As I turned 22-23, I constantly asked myself whether I should’ve monetized my blog from an earlier age. Putting advertisements and charging people for all the free promotions and marketing that the blog often did was something that I never wanted to do. It makes the blog look ugly, especially the ads and secondly, I never wanted to depend on the blog for money. However, at times when I really needed money – that extra bit of cash (especially since I make too many holiday plans), I blamed myself a lot for not being financially smart. Whilst my blogging has decreased in a major fashion, the past year has seen me doing more paid posts, using my name as lexlimbu in various events and just trying to push myself to be more money minded. I swear, it just does not come naturally.
I am twenty-five now and I like to believe that I am growing up to be a pretty decent human being. I am not sure whether it’s the books that I’ve read or the subjects that I’ve studied but I normally think a lot before I write something on social media or the blog. Unfortunately, I feel that excessive amount of thinking just does not work if you want to be a blogger. A blogger excels when he/she thinks quick, writes and posts immediately. On the other hand, I find myself thinking too much about how my views will be understood, whether I am being inclusive, polite, respectful and the overall message that I want to relay. Maybe it’s time for me to focus on other types of writing…
BEING KNOWN HELPS
As the title says, being a well-known blogger does have its own perks! I’ve received countless opportunities to travel, to work, to meet amazing individuals, receive freebies and network with people who I probably would never meet if it wasn’t for being Lex Limbu, the blogger. I know that if I was to base myself in Nepal, more opportunities would probably be available for me to continue this journey. Fortunately, I have always been clear regarding the area I would like to pursue a career in. Non-profit development and travel sector are the areas that I have always been drawn towards.
NEXT TEN YEARS
I am a compulsive planner but I never thought I’d be blogging for ten years. I met a friend for dinner few days ago and I told my friend about the few things I hope to achieve and have by the age of 35. He seemed startled and questioned whether that would happen. Honestly, if I have ten years to work on it – I am confident that it will happen. On another note, I do see myself being lexlimbu ten years later. I am not clear whether lexlimbu will still blog when 35 years old but I definitely know that I want to research and write reports and do things that leave a lasting impact to the reader and the subject.

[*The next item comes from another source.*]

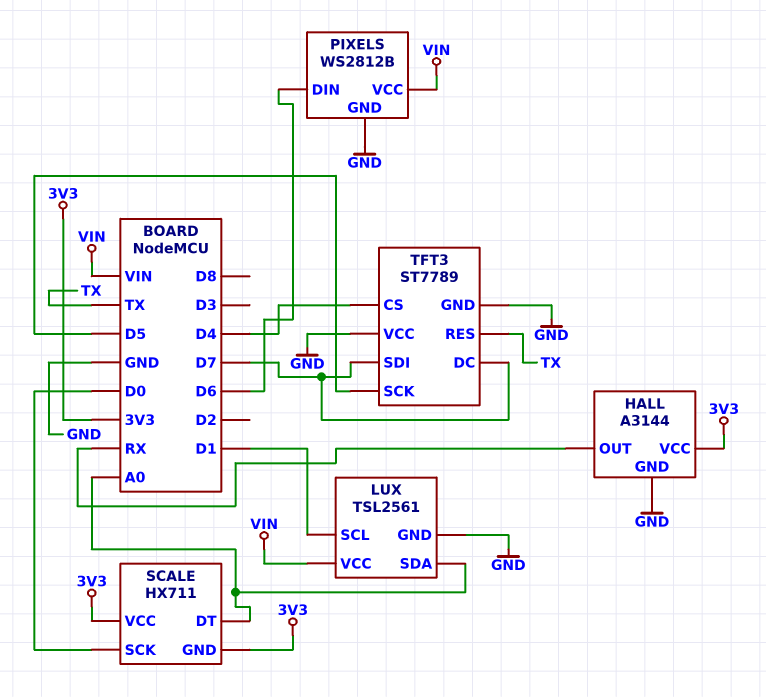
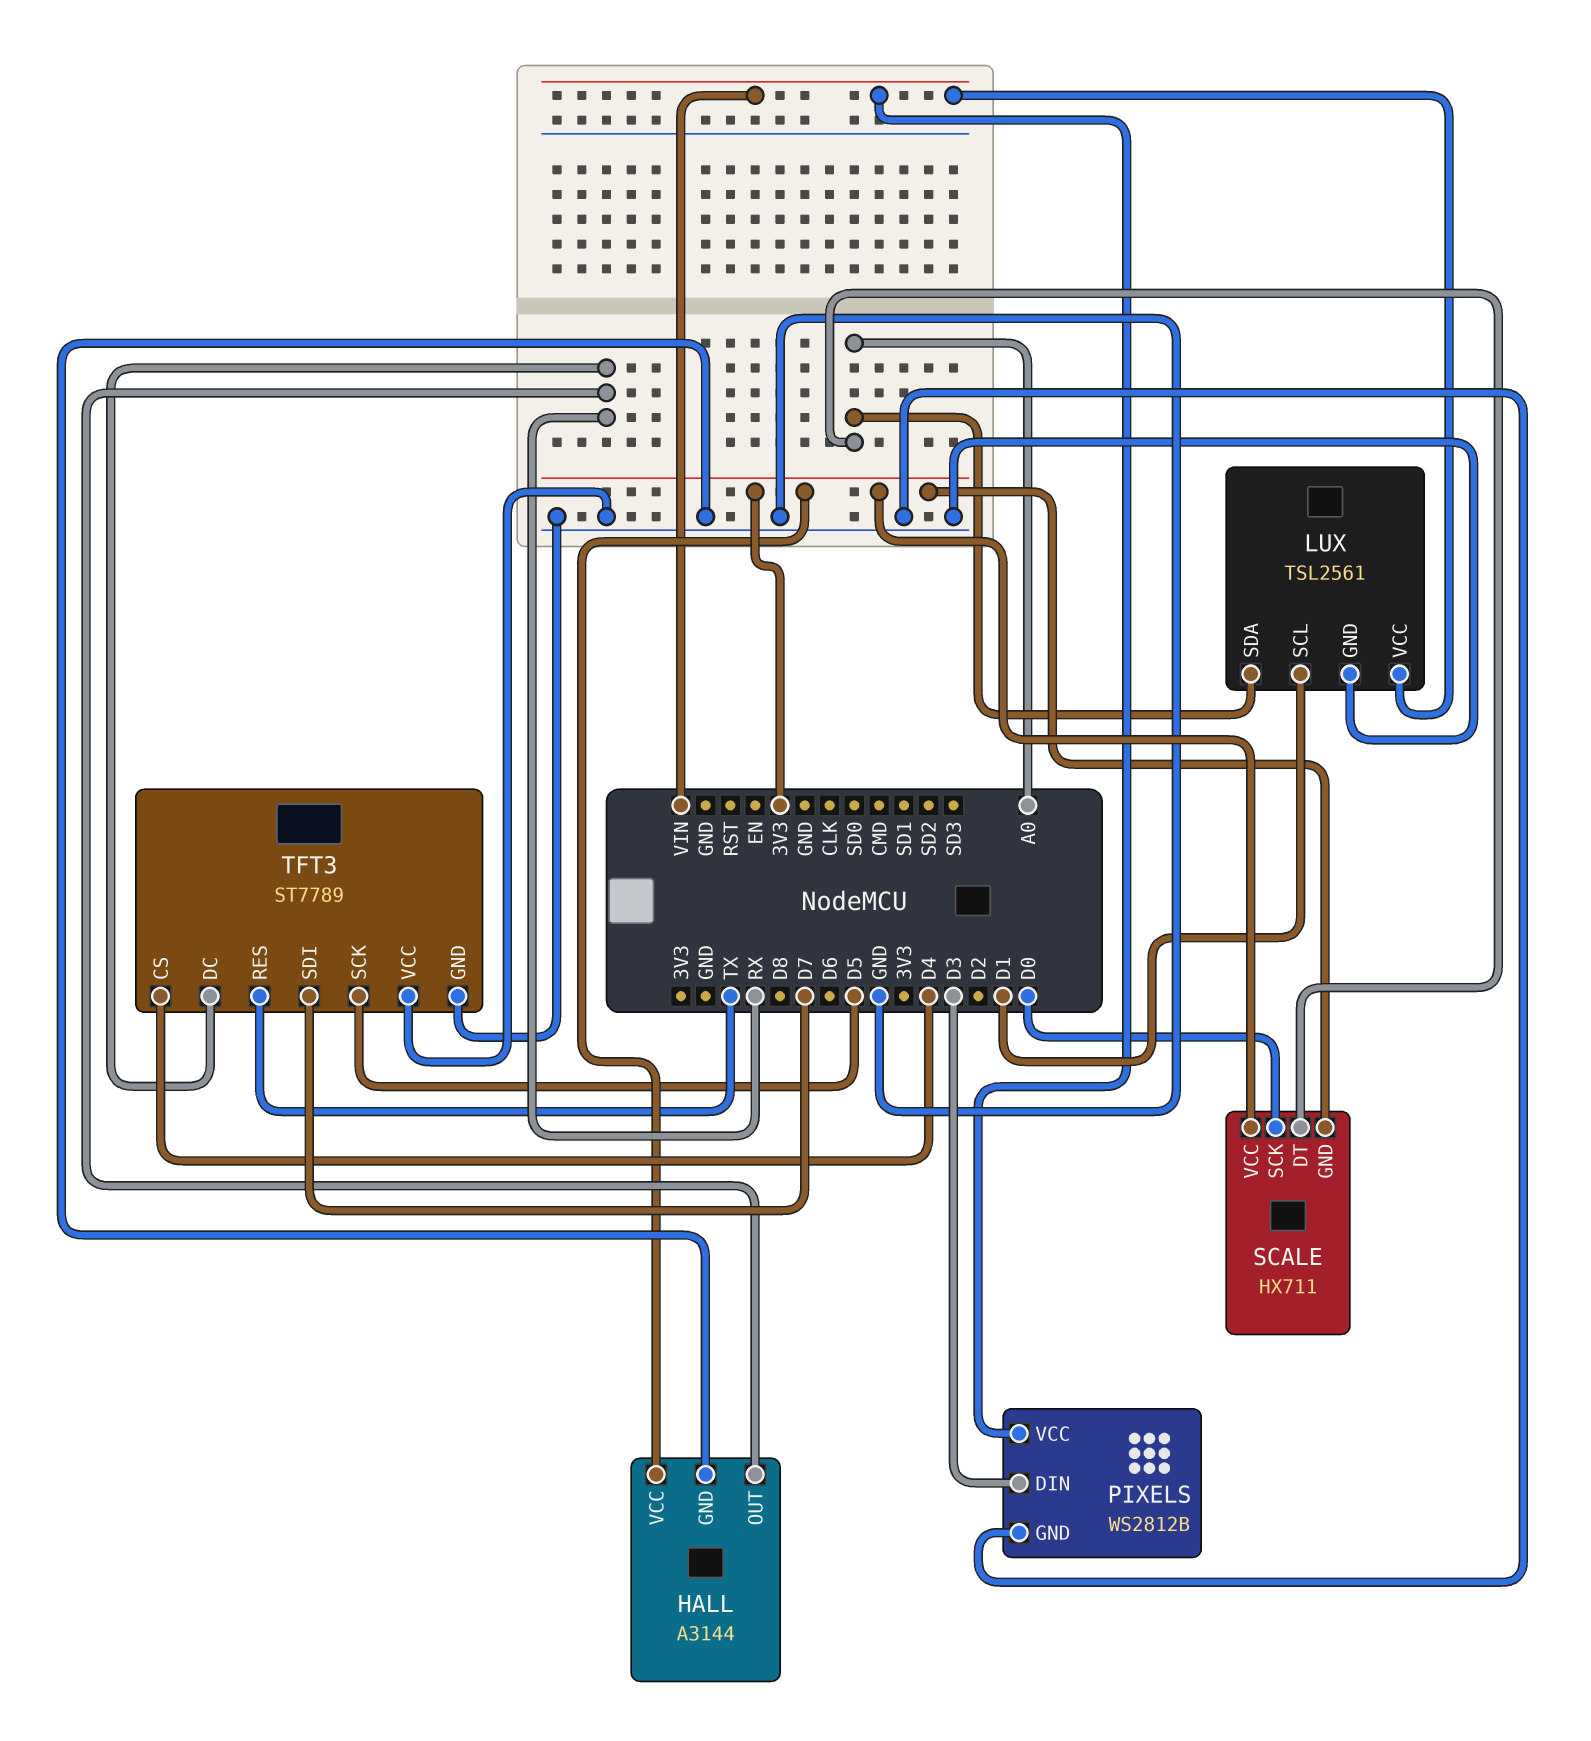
PIXELS pin DIN: D6 -> D3
TFT3 pin DC: D7 -> RX

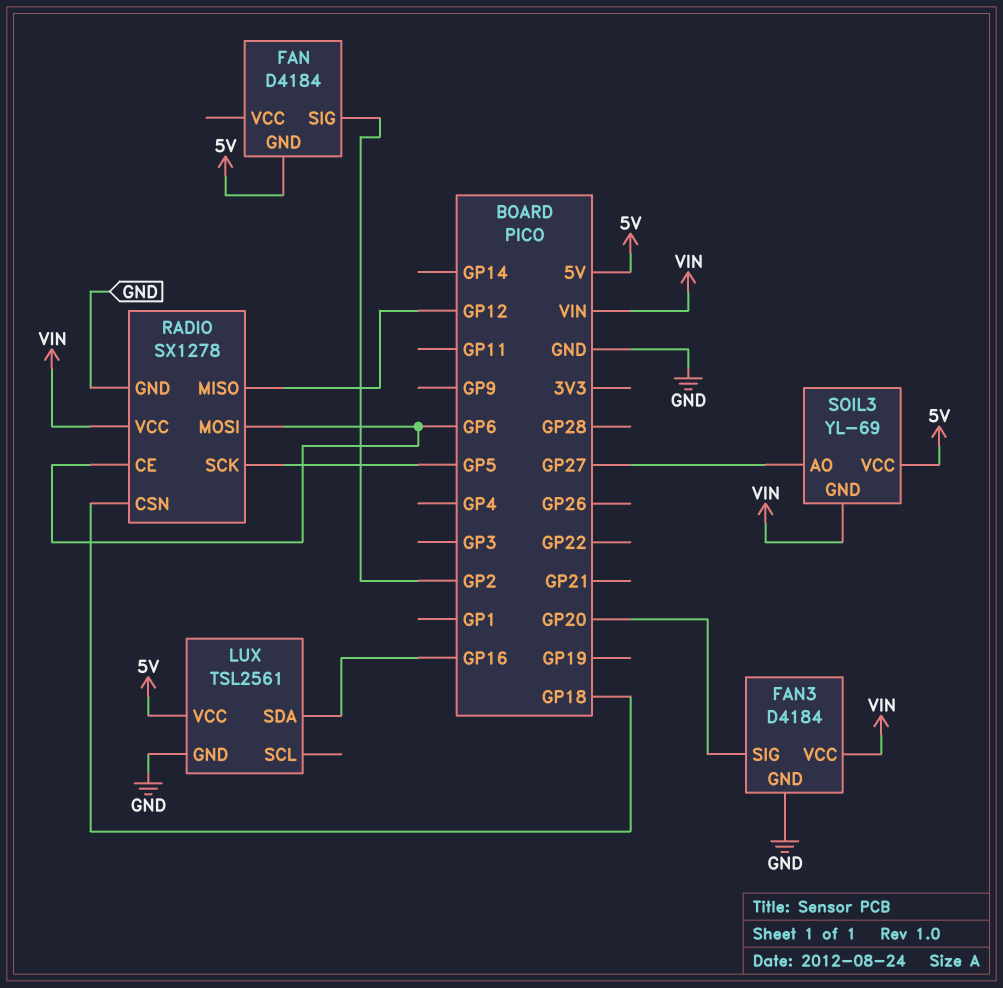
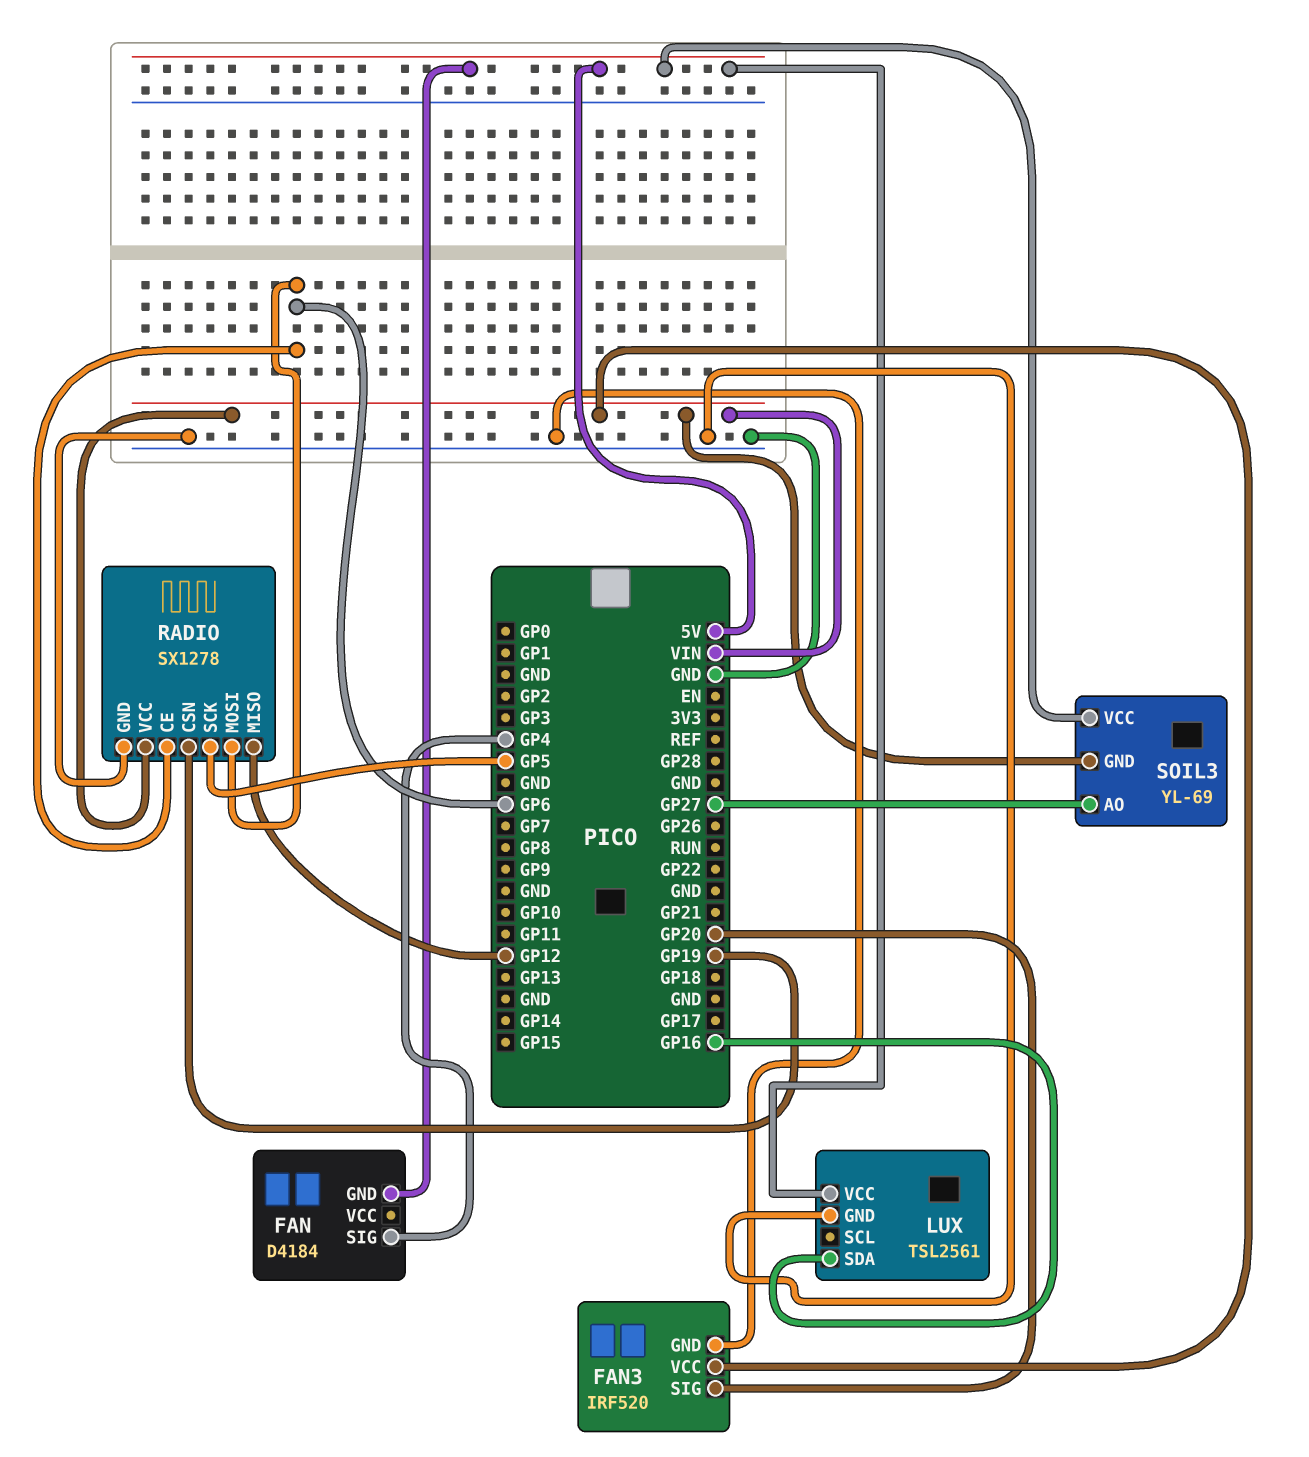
FAN pin SIG: GP2 -> GP4
FAN3: D4184 -> IRF520
RADIO pin CSN: GP18 -> GP19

We are currently at a time where everyone has an audience. You no longer need to be a blogger, stylist, make-up artist, singer or a dancer to have thousands of following. You just need to have a personality and that needs to shine through regardless of whether you’re real or fake. On social media, I am trying my best to be as honest as possible and slowly get back to that honest type of writing on the blog. The longer we keep opinions to ourselves and sugar-coat the truth, the more we will have to accept mediocrity from all angles. We have so much to improve upon and right now, I need to take my own advice too and become a better and an honest blogger who will once again make people question and think.
To the next TEN years… and thank you to all my readers and well-wishers. I know some of you have been observing me for a long time and like you, I am surprised to see myself going at it for so long.